On a side note, Lori Gottlieb, who wrote the article you linked to, is very different from the single women I know in our 30's. We didn't spend our time rejecting perfectly good men who weren't "worldly." It wasn't about being too picky. Among my single 30something friends, some of us were unlucky with the people we dated, others lacked the social skills necessary to date until later in life, some divorced, and others just rarely got asked out. None of us had high powered careers that forced us to delay marriage, not that there is anything wrong with that. Marriage just didn't happen, for reasons we may or may not have had control over.

I think Gottlieb didn't have a realistic idea of what single motherhood woul be like. Single motherhood is always hard, wether you're 39 or 25. Anyone who believes she can date with a baby or young toddler is deluded.

Score: 1
Ethan Lascity Single not cynical, just realistic
Posted April 17, 2009

While, I'm sure it is easier to have two people raising a child, why does it necessarily have to be a partner or a spouse.

I'm sure there are many would-be grandparents out there (other family members and even friends) who would help out a single parent, no?

Score: 0
BookMama Married Happily Married
Posted April 17, 2009

I wouldn't really want to raise my grandkids. I love my kid and I love raising them, but it's a lot of work. Besides, my generation had kids late. If our kids do the same, we're going to be really old when we're grandparents.

Score: 0
newmomma Married lovin' my life
Posted April 17, 2009
smart talk comment

I have to say as a new mom that just because you can do something it doesn't mean it should be done. I'm all for women doing what they can to have families, after all I'm a better person for being a mom. But, it's VERY hard to have a baby. It's VERY challenging to deal with sleepless nights, and the stress of a brand new life let alone doing it alone.

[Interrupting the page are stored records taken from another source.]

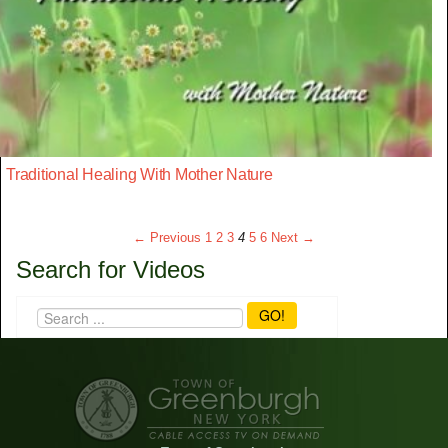
Traditional Healing With Mother Nature
← Previous
1
2
3
4
5
6
Next →
Search for Videos
GO!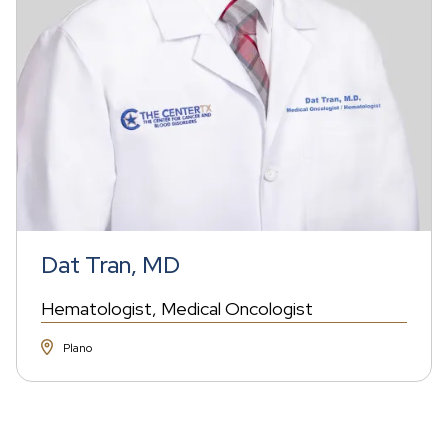
Dat Tran, MD
Hematologist
Medical Oncologist
Plano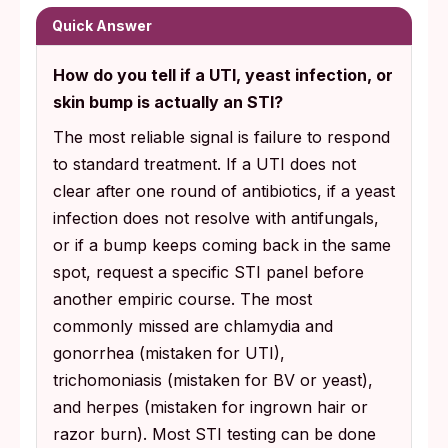
Quick Answer
How do you tell if a UTI, yeast infection, or
skin bump is actually an STI?
The most reliable signal is failure to respond
to standard treatment. If a UTI does not
clear after one round of antibiotics, if a yeast
infection does not resolve with antifungals,
or if a bump keeps coming back in the same
spot, request a specific STI panel before
another empiric course. The most
commonly missed are chlamydia and
gonorrhea (mistaken for UTI),
trichomoniasis (mistaken for BV or yeast),
and herpes (mistaken for ingrown hair or
razor burn). Most STI testing can be done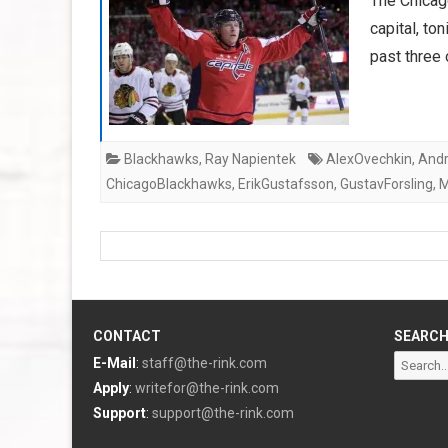
The Chicago
capital, to
past three
Blackhawks
,
Ray Napientek
AlexOvechkin
,
Andr
ChicagoBlackhawks
,
ErikGustafsson
,
GustavForsling
,
M
CONTACT
SEARC
Search
E-Mail
:
staff@the-rink.com
for:
Apply
:
writefor@the-rink.com
Support
:
support@the-rink.com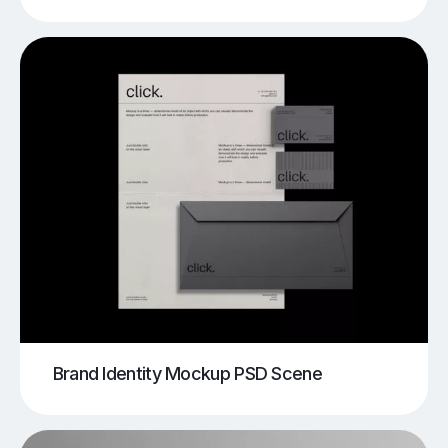
Brand Identity Mockup PSD Scene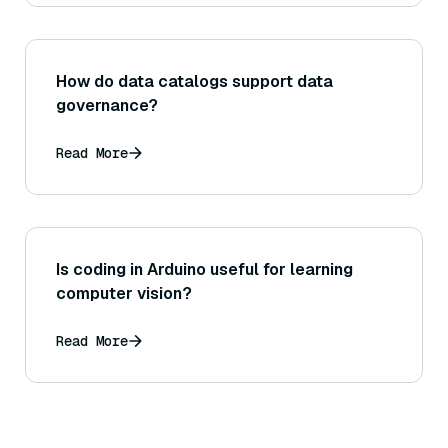
How do data catalogs support data
governance?
Read More
Is coding in Arduino useful for learning
computer vision?
Read More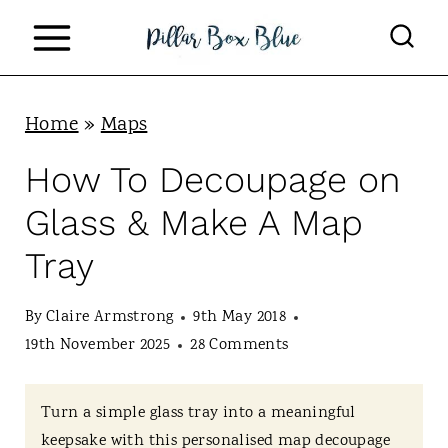
S
k
i
p
Home
»
Maps
t
How To Decoupage on
o
Glass & Make A Map
c
Tray
o
n
By
Claire Armstrong
9th May 2018
t
19th November 2025
28 Comments
e
n
Turn a simple glass tray into a meaningful
keepsake with this personalised map decoupage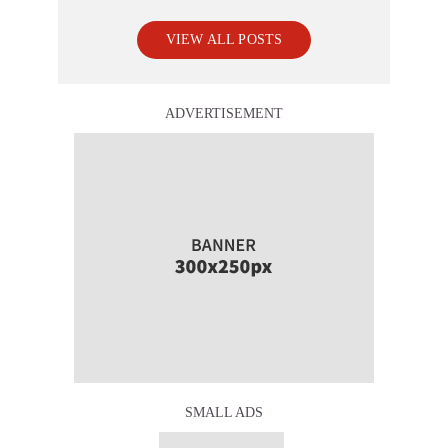
VIEW ALL POSTS
ADVERTISEMENT
SMALL ADS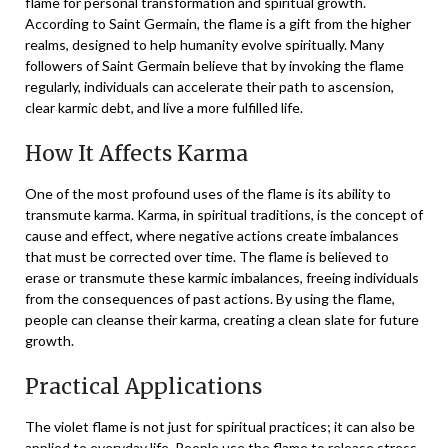
flame for personal transformation and spiritual growth.
According to Saint Germain, the flame is a gift from the higher
realms, designed to help humanity evolve spiritually. Many
followers of Saint Germain believe that by invoking the flame
regularly, individuals can accelerate their path to ascension,
clear karmic debt, and live a more fulfilled life.
How It Affects Karma
One of the most profound uses of the flame is its ability to
transmute karma. Karma, in spiritual traditions, is the concept of
cause and effect, where negative actions create imbalances
that must be corrected over time. The flame is believed to
erase or transmute these karmic imbalances, freeing individuals
from the consequences of past actions. By using the flame,
people can cleanse their karma, creating a clean slate for future
growth.
Practical Applications
The violet flame is not just for spiritual practices; it can also be
applied to everyday life. People use the flame to release stress,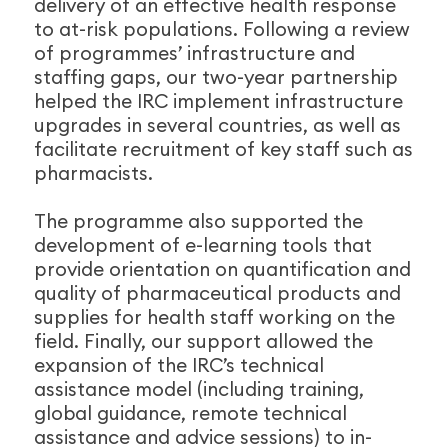
delivery of an effective health response
to at-risk populations. Following a review
of programmes’ infrastructure and
staffing gaps, our two-year partnership
helped the IRC implement infrastructure
upgrades in several countries, as well as
facilitate recruitment of key staff such as
pharmacists.
The programme also supported the
development of e-learning tools that
provide orientation on quantification and
quality of pharmaceutical products and
supplies for health staff working on the
field. Finally, our support allowed the
expansion of the IRC’s technical
assistance model (including training,
global guidance, remote technical
assistance and advice sessions) to in-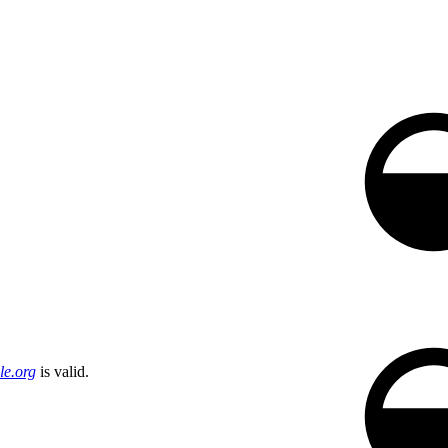
e.org
is valid.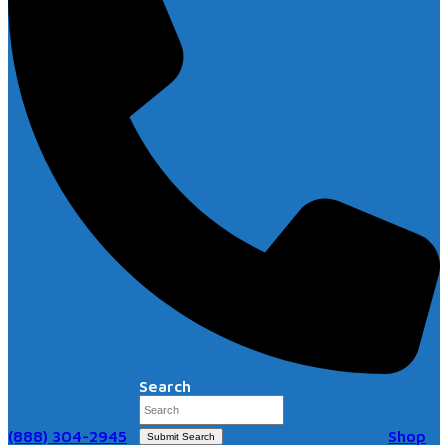
Search
(888) 304-2945
Shop
Submit Search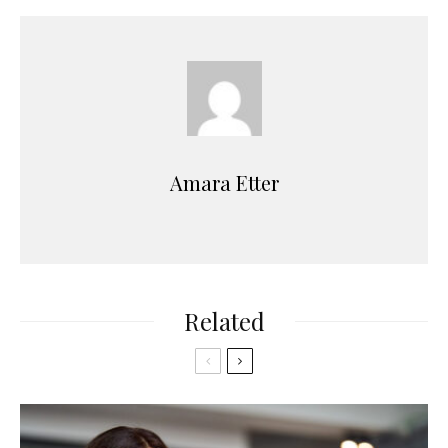
Amara Etter
Related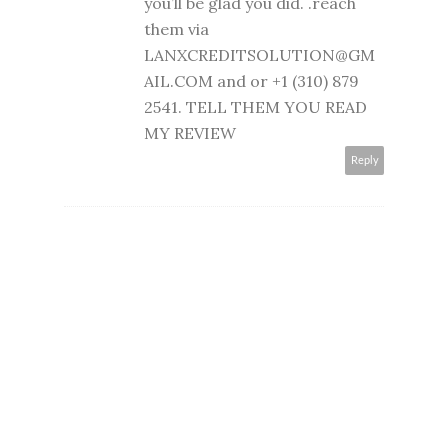
you’ll be glad you did. .reach
them via
LANXCREDITSOLUTION@GM
AIL.COM and or +1 (310) 879
2541. TELL THEM YOU READ
MY REVIEW
Reply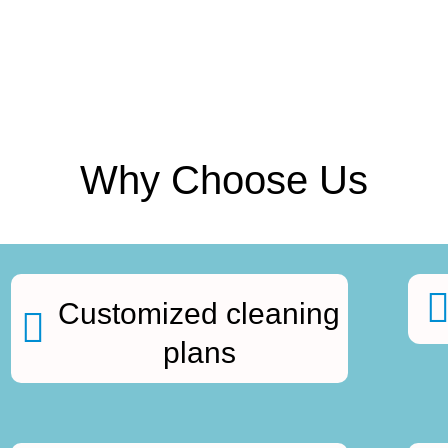
Why Choose Us
Customized cleaning
plans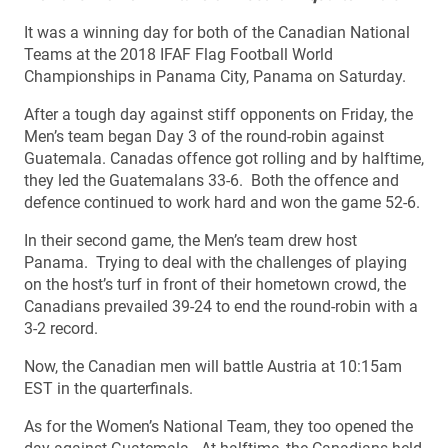
It was a winning day for both of the Canadian National
Teams at the 2018 IFAF Flag Football World
Championships in Panama City, Panama on Saturday.
After a tough day against stiff opponents on Friday, the
Men’s team began Day 3 of the round-robin against
Guatemala. Canadas offence got rolling and by halftime,
they led the Guatemalans 33-6. Both the offence and
defence continued to work hard and won the game 52-6.
In their second game, the Men’s team drew host
Panama. Trying to deal with the challenges of playing
on the host’s turf in front of their hometown crowd, the
Canadians prevailed 39-24 to end the round-robin with a
3-2 record.
Now, the Canadian men will battle Austria at 10:15am
EST in the quarterfinals.
As for the Women’s National Team, they too opened the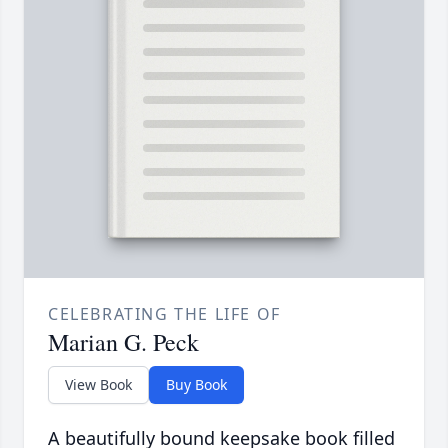
CELEBRATING THE LIFE OF
Marian G. Peck
View Book
Buy Book
A beautifully bound keepsake book filled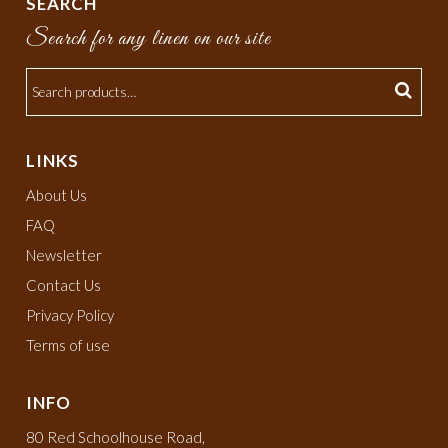
SEARCH
Search for any linen on our site
LINKS
About Us
FAQ
Newsletter
Contact Us
Privacy Policy
Terms of use
INFO
80 Red Schoolhouse Road,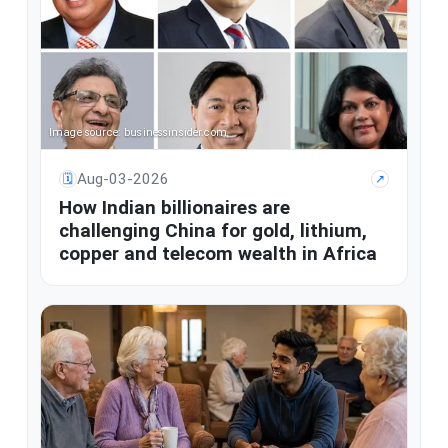
Image source: businessinsider.com
Aug-03-2026
🗓
↗
How Indian billionaires are
challenging China for gold, lithium,
copper and telecom wealth in Africa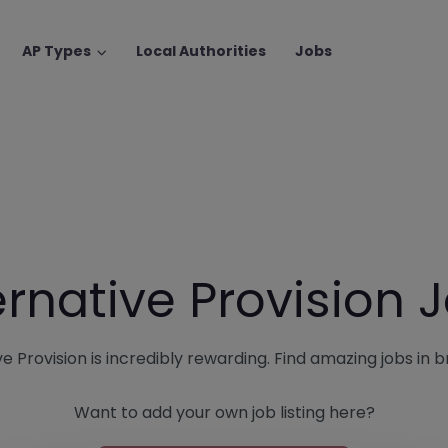
AP Types
Local Authorities
Jobs
ernative Provision 
e Provision is incredibly rewarding. Find amazing jobs in bri
Want to add your own job listing here?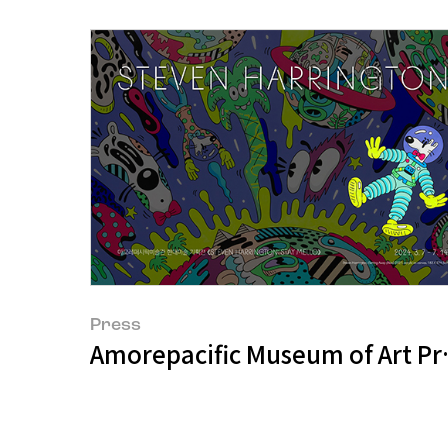
Press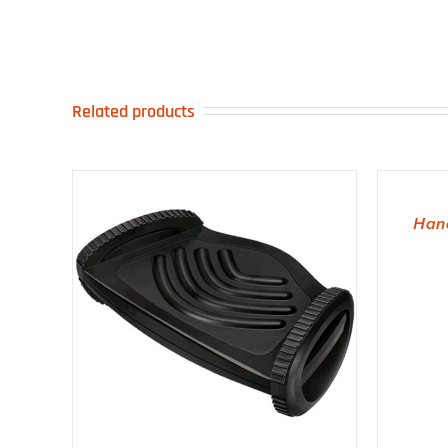
Related products
ADD TO BASKET
Hana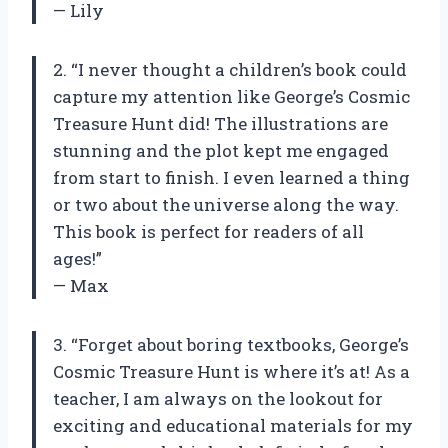
— Lily
2. “I never thought a children’s book could
capture my attention like George’s Cosmic
Treasure Hunt did! The illustrations are
stunning and the plot kept me engaged
from start to finish. I even learned a thing
or two about the universe along the way.
This book is perfect for readers of all
ages!”
— Max
3. “Forget about boring textbooks, George’s
Cosmic Treasure Hunt is where it’s at! As a
teacher, I am always on the lookout for
exciting and educational materials for my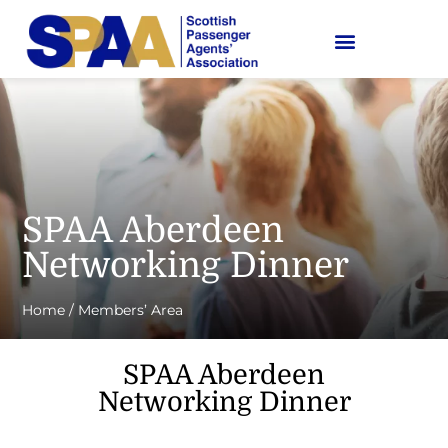
SPAA Aberdeen
Networking Dinner
Home
/
Members’ Area
SPAA Aberdeen
Networking Dinner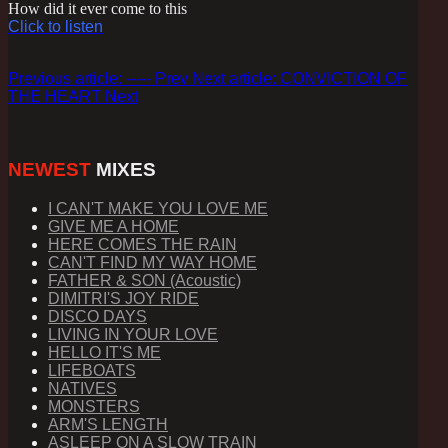
How did it ever come to this
Click to listen
Previous article: -----
Prev
Next article: CONVICTION OF
THE HEART
Next
NEWEST
MIXES
I CAN'T MAKE YOU LOVE ME
GIVE ME A HOME
HERE COMES THE RAIN
CAN'T FIND MY WAY HOME
FATHER & SON (Acoustic)
DIMITRI'S JOY RIDE
DISCO DAYS
LIVING IN YOUR LOVE
HELLO IT'S ME
LIFEBOATS
NATIVES
MONSTERS
ARM'S LENGTH
ASLEEP ON A SLOW TRAIN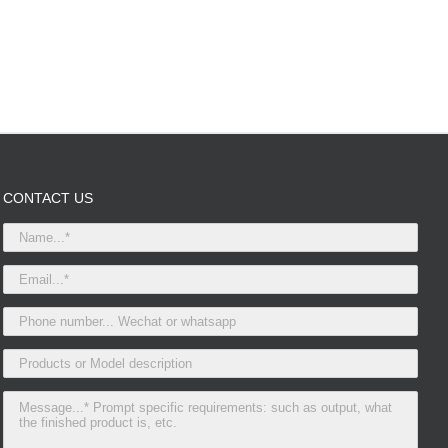
CONTACT US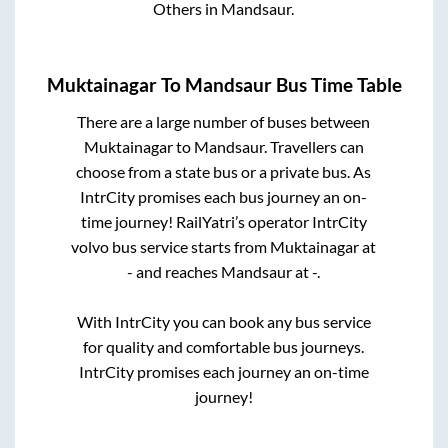
Others
in
Mandsaur
.
Muktainagar
To
Mandsaur
Bus Time Table
There are a large number of buses between
Muktainagar
to
Mandsaur
. Travellers can
choose from a state
bus or a private bus. As
IntrCity promises each bus journey an on-
time journey! RailYatri’s operator IntrCity
volvo bus service starts from
Muktainagar
at
-
and reaches
Mandsaur
at
-
.
With IntrCity you can book any bus service
for quality and comfortable bus journeys.
IntrCity promises each journey an on-time
journey!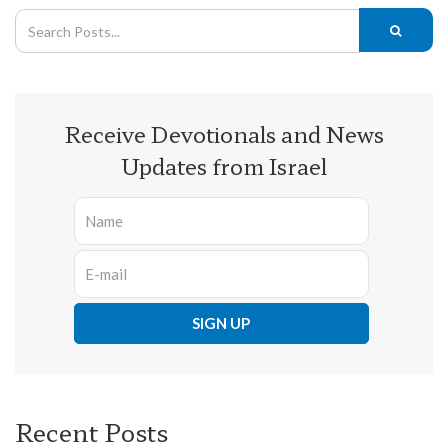
Receive Devotionals and News
Updates from Israel
Recent Posts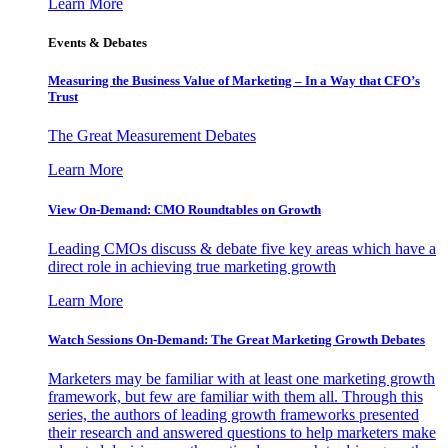
Learn More
Events & Debates
Measuring the Business Value of Marketing – In a Way that CFO’s
Trust
The Great Measurement Debates
Learn More
View On-Demand: CMO Roundtables on Growth
Leading CMOs discuss & debate five key areas which have a
direct role in achieving true marketing growth
Learn More
Watch Sessions On-Demand: The Great Marketing Growth Debates
Marketers may be familiar with at least one marketing growth
framework, but few are familiar with them all. Through this
series, the authors of leading growth frameworks presented
their research and answered questions to help marketers make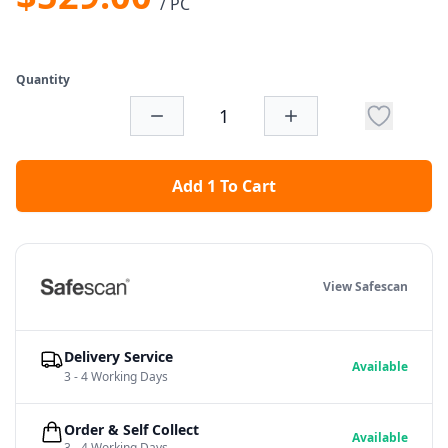
/ PC
Quantity
Add 1 To Cart
View Safescan
Delivery Service
Available
3 - 4 Working Days
Order & Self Collect
Available
3 - 4 Working Days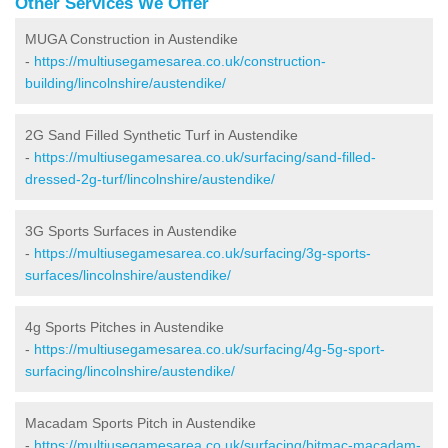
Other Services We Offer
MUGA Construction in Austendike
-
https://multiusegamesarea.co.uk/construction-
building/lincolnshire/austendike/
2G Sand Filled Synthetic Turf in Austendike
-
https://multiusegamesarea.co.uk/surfacing/sand-filled-
dressed-2g-turf/lincolnshire/austendike/
3G Sports Surfaces in Austendike
-
https://multiusegamesarea.co.uk/surfacing/3g-sports-
surfaces/lincolnshire/austendike/
4g Sports Pitches in Austendike
-
https://multiusegamesarea.co.uk/surfacing/4g-5g-sport-
surfacing/lincolnshire/austendike/
Macadam Sports Pitch in Austendike
-
https://multiusegamesarea.co.uk/surfacing/bitmac-macadam-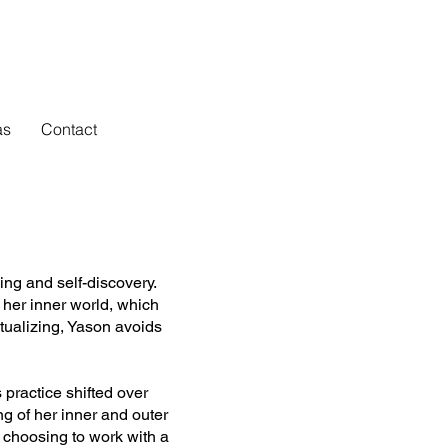
as
Contact
ing and self-discovery.
 her inner world, which
ctualizing, Yason avoids
 practice shifted over
ng of her inner and outer
, choosing to work with a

So while I agree it's important that we have the ability and the choice to do things like this, don't lose sight of the fact that having a baby is a hard thing to do. We need the men, or the partners, in our lives for support. Doing it alone isn't good for you or the baby. Sure there are some SUPER-UBER women out there, but for the rest of us, we need help. And just as the author is giving women permission to not have it all or be superwomen, I think we need to recognize that having two people to help raise a child does make it a hell of a lot easier.

Men are no more obsolete today than they became when we started using vibrators. Nothing replaces the real thing!

Score: 0
tangosanjay Married live life now
Posted April 17, 2009

Wow that changes the whole game for the men...now they are even less useful...to the women. Kind of expected in the age of disposal diapers..

Score: 0
Lyz Married Community Manager
Posted April 17, 2009

It's not like that was the one thing men ever offered to women. Seriously if all a lady wants is a baby, she shouldn't get married because she wants a sperm donor. That is less respectful to a man than a woman having a baby on her own. Once you take reproduction out of the mix, I think you free people up to treat love like love and not just a financial exchange (money for an heir) like it used to be.